Olga, who speaks Italian fluently, was in Italian plays performed at the Uptown Theater, which, her daughter believes, is now the Columbus. She remembers the onstage ad-lib comedy routine that followed the performance as being especially challenging.

Dancing at Rhodes-on-the-Pawtuxet was a Saturday night routine.

“I loved every bit of it,” she says.

She was also a member of the Rostrum Club, a social club on Broadway on Federal Hill, where members had to be 21 years old and older.

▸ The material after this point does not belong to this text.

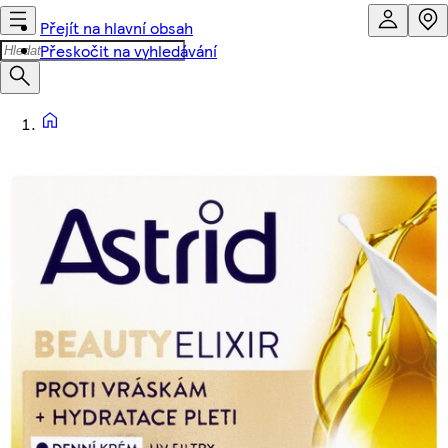
Přejít na hlavní obsah
Přeskočit na vyhledávání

Later, Olga was active at St. Benedict’s Church and became involved with the Daughters of Isabella. She put her sewing skills to good use. Her guess is that she made at least 1,000 christening bibs, embroidered with a cross and the child’s name.

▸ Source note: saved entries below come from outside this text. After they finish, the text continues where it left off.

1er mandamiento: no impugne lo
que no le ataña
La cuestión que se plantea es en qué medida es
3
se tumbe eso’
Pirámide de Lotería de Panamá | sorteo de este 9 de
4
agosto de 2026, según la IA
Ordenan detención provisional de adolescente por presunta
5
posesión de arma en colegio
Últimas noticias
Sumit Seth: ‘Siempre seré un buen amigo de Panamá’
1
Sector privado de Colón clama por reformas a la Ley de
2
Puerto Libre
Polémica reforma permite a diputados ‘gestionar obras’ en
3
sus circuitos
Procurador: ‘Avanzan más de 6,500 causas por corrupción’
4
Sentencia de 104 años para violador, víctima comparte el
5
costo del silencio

Olga has always been a perfectionist, said her daughter, Anita. She also placed family first by maintaining a tradition of dinner together and of carefully cooking each meal.

“I give her credit for that,” said Anita.

And does she like cooking?

“I’m a good cook,” Olga declares without reservation.

She still cooks. She lives in a condo not far from her daughter. She laughed when they teased that she is not known for her modesty.

“I am a good cook,” she insists.

Olga said moderation is a key to long life, like wine, for example. Wine has always been a part of dinner for Olga and her family.

“People can do anything in moderation. It’s when you overdo it that you get drunk,” she said.

She also cites “peace” as essential – family peace and inner peace. And she lists the importance of eating the right foods and being healthy.

Olga tried smoking once, but quickly gave it up.

“I took one puff and thought I was going to die,” she said.

Her mother, Olga recalls, “was much more modern than I.”

Her mother was a smoker and anxious to get on with life.

“You have to do it now,” Olga says of her mother’s axiom, which was eventually reduced to the single Italian word, Mo. Even in death, she said, Olga was unable to suppress her mother’s flare. Olga instructed the undertakers not to paint her mother’s fingernails, but when laid out the nails were a brilliant red. Olga demanded to know why her instructions hadn’t been followed and the undertaker, a friend of her mother, insisted, that was her. Olga couldn’t argue.

Olga has had her hardships, the loss of her eldest daughter, Elaine, at the age of 50 to cancer and then the passing of her husband 15 years ago. She doesn’t dwell on the sad times. She’s upbeat and positive. She talks of the wonderful people she has met and those she expects to meet yet.

What did she look forward to accomplishing?

She pondered the question. There will be a party for the 100th, and there will be plenty of family and friends, she answered. She is looking forward to that.

There’s much more. And surely that will include some cooking, more creative works such as her watercolors and, who knows, probably dancing, too.